Confabulation consistent with cultural exposure to widely available historical material. No anomalous features noted.

She goes home. The apartment in Kleinbasel, across the Rhine, four rooms she has lived in for four years without hanging anything on the walls. The overhead light in the kitchen is a single bulb in a white ceramic fixture and the bulb is the wrong wattage, too dim, and every surface in the room goes soft and brown at the edges. Oak floors that creak in a specific pattern when she walks from the door to the kitchen. The kitchen window looks out onto a courtyard where someone keeps a bicycle chained to a drainpipe and the bicycle has not moved in the four years Marta has lived here. The chain has rusted into the drainpipe. The tires have cracked open and the inner tubes show through, gray rubber turning white in the weather. Pasta. Tomato sauce from a jar, Barilla, arrabbiata. She eats standing up. The sauce gets on her fingers and she licks it off and the sauce is too hot and the roof of her mouth goes slick and raw. A glass of Dôle, a Valais red that her father shipped her a case of in November. Six bottles left.

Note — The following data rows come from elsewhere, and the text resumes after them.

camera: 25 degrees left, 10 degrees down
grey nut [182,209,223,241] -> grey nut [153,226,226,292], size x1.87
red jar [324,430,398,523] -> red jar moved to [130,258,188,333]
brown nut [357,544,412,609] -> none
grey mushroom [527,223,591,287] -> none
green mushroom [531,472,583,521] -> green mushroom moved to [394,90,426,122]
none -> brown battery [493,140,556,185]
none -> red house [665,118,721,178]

Her mother is in a care facility in Lucerne called the Residenz am See. Same building where her grandmother died. Different floor. The disease runs in families. The gene variant is called APOE4, and Marta carries one copy, tested during her residency, in a genetics lab on the third floor of the University Hospital of Basel, on a Thursday, alone, and the results arrived in an envelope and the envelope sat on this same kitchen counter for two weeks before she opened it, and the paper inside was a single sheet and the relevant line was highlighted in yellow and the highlighted line said APOE ε4/ε3 heterozygous, which means elevated risk, which means maybe, which means her mother's floor and her grandmother's floor and her own future floor may all be in the same building.

The laptop opens. The Cornell archive fills the screen. The same eyewitness account she read in 2004. The sewing machines. The bodies. The doors. Gerald's voice runs through the sentences, his flat Midwestern delivery, the way he pauses before sensory details the way a television buffers, the tendons in his wrists surfacing under the skin when the memory arrives.

The laptop closes. The dish, the fork, the saucepan. The sponge is the yellow kind, Scotch-Brite, and the abrasive side has worn down to a thin green fuzz and the dried sauce comes off in flakes and the water in the sink turns orange. Bed. No sleep. The dark and the courtyard and the sounds of Kleinbasel at night: traffic on Feldbergstrasse, the tram on Klybeckstrasse, the drunk who sings opera on his way home from the bar on Thursdays, and tonight is Thursday, and tonight the drunk is singing something from La Bohème, the part about the cold hands, and Marta lies in the dark with her own cold hands pressed between her thighs for warmth and listens and does not sleep.